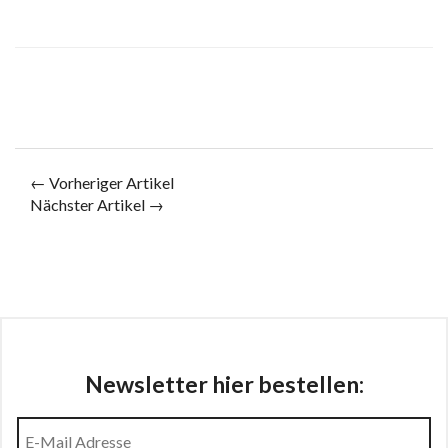
← Vorheriger Artikel
Nächster Artikel →
Newsletter hier bestellen:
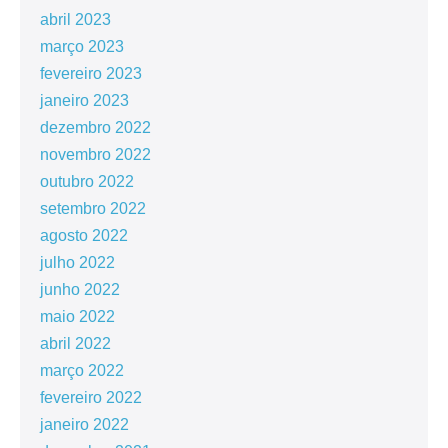
abril 2023
março 2023
fevereiro 2023
janeiro 2023
dezembro 2022
novembro 2022
outubro 2022
setembro 2022
agosto 2022
julho 2022
junho 2022
maio 2022
abril 2022
março 2022
fevereiro 2022
janeiro 2022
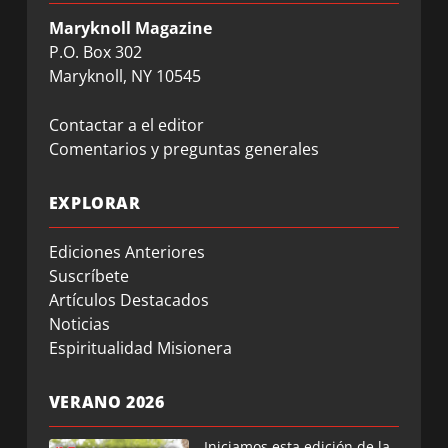
Maryknoll Magazine
P.O. Box 302
Maryknoll, NY 10545
Contactar a el editor
Comentarios y preguntas generales
EXPLORAR
Ediciones Anteriores
Suscríbete
Artículos Destacados
Noticias
Espiritualidad Misionera
VERANO 2026
Iniciamos esta edición de la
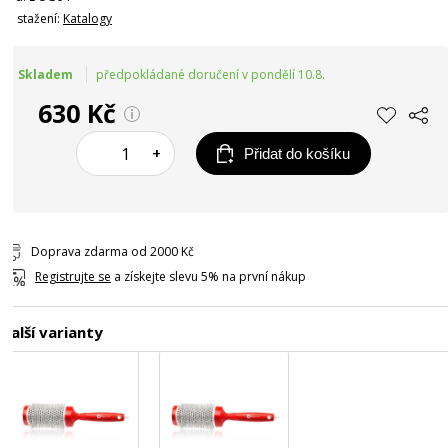
Ke stažení:
Katalogy
Skladem
předpokládané doručení v pondělí 10.8.
630 Kč
–
+
Přidat do košíku
Doprava zdarma od 2000 Kč
Registrujte se
a získejte slevu 5% na první nákup
Další varianty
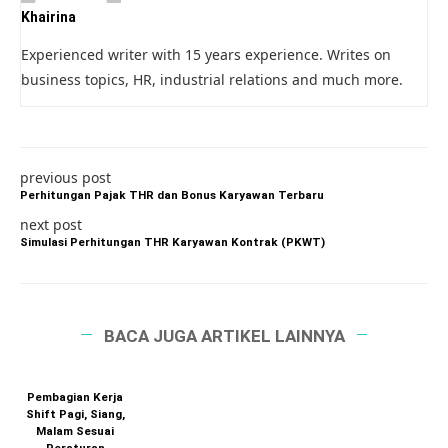
Khairina
Experienced writer with 15 years experience. Writes on
business topics, HR, industrial relations and much more.
previous post
Perhitungan Pajak THR dan Bonus Karyawan Terbaru
next post
Simulasi Perhitungan THR Karyawan Kontrak (PKWT)
BACA JUGA ARTIKEL LAINNYA
Pembagian Kerja
Shift Pagi, Siang,
Malam Sesuai
Peraturan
··········
## [TASK DESCRIPTION]
Reproduce the text read from every one of the items above, in the same order and without changes. Leave the pictures out.

## [TASK RESPONSE]
← Vorheriger Artikel
Nächster Artikel →
Newsletter hier bestellen:
abril 2023
março 2023
fevereiro 2023
janeiro 2023
dezembro 2022
novembro 2022
outubro 2022
setembro 2022
agosto 2022
julho 2022
junho 2022
maio 2022
abril 2022
março 2022
fevereiro 2022
janeiro 2022
Maryknoll Magazine
P.O. Box 302
Maryknoll, NY 10545
Contactar a el editor
Comentarios y preguntas generales
EXPLORAR
Ediciones Anteriores
Suscríbete
Artículos Destacados
Noticias
Espiritualidad Misionera
VERANO 2026
Iniciamos esta edición de la
Ke stažení:
Katalogy
Skladem
předpokládané doručení v pondělí 10.8.
630 Kč
–
+
Přidat do košíku
Doprava zdarma od 2000 Kč
Registrujte se
a získejte slevu 5% na první nákup
Další varianty
Khairina
Experienced writer with 15 years experience. Writes on
business topics, HR, industrial relations and much more.
previous post
Perhitungan Pajak THR dan Bonus Karyawan Terbaru
next post
Simulasi Perhitungan THR Karyawan Kontrak (PKWT)
BACA JUGA ARTIKEL LAINNYA
Pembagian Kerja
Shift Pagi, Siang,
Malam Sesuai
Peraturan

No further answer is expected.